The legislation also would authorize $700 million in water reuse and recycling projects and another $500 million to preserve water levels in drought-stricken lakes Mead and Powell on the Colorado River. Bureau of Reclamation Commissioner Camille Touton told lawmakers in June that the Colorado River Basin states had to determine how to use 2 to 4 million acre-feet less water — or Reclamation would make the decision for them.

House Majority Leader Steny Hoyer, D-Md., said Friday that the legislation is “aimed at helping those living in western states meet the challenges of fire and drought exacerbated by the climate crisis will be in that legislation. It would save lives, property, farms, and businesses from damage and destruction from fire and extreme drought.”

Here is a list of agriculture- or rural-related events scheduled for this week in Washington and elsewhere (all times EDT):

Monday, July 25

9 a.m. — USDA releases monthly Food Price Outlook.

11 a.m. — House Agriculture Committee farm bill listening session, Northfield, Minn.

4 p.m. — USDA releases weekly Crop Progress report. 

Tuesday, July 26

Wednesday, July 27

“Building Bridges for Cooperation in Agrifood System Transformation” will take place at the headquarters of the Inter-American Institute for Cooperation on Agriculture (IICA) in San Jose, Costa Rica, from 27 to 29 July. This is the first Summit of Africa and the Americas, which will seek to enhance cooperation between the two continents on Agrifood Systems amid global threats to food security.

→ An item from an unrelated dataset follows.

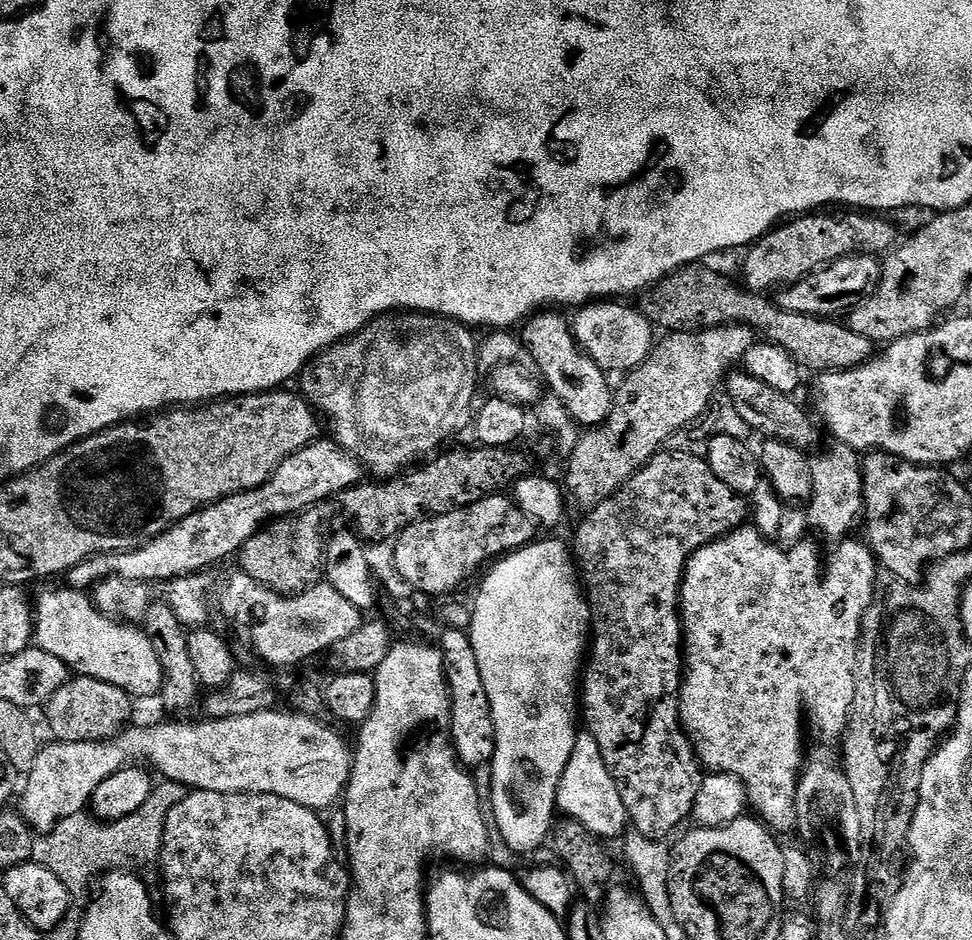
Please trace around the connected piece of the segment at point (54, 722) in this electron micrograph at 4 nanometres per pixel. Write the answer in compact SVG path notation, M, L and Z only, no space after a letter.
M89 676L72 678L62 686L62 690L58 690L48 699L48 728L56 735L53 737L57 741L66 744L110 740L129 727L132 704L133 697L118 690L118 686L110 686L110 682L98 682Z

9:30 a.m. — House Natural Resources Committee meeting to consider the Environmental Justice for All Act, 1324 Longworth.

10 a.m. — House Foreign Affairs Committee hearing, “Challenges Facing Global Food Security,” 2172 Rayburn.

10 a.m. — Senate Environment and Public Works Committee hearing on carbon capture utilization technology, 253 Russell.

10:15 a.m. — House Education and Labor Committee hearing to consider the Health Meals, Healthy Kids Act.

Thursday,  July 28

8:30 a.m. — USDA releases Weekly Export Sales report.

10 a.m. — House Agriculture subcommittee hearing on USDA’s hemp production program, 1300 Longworth.

10 a.m. — House Natural Resources subcommittee hearing, "Preventing Polluters from Getting Government Contracts: Bureau of Land Management’s Corporate Exclusions Lists," 1334 Longworth.

10:15 a.m. — Senate Finance Committee hearing on the nomination of Doug McKalip to be chief agricultural negotiator with the U.S. Trade Representative, 215 Dirksen.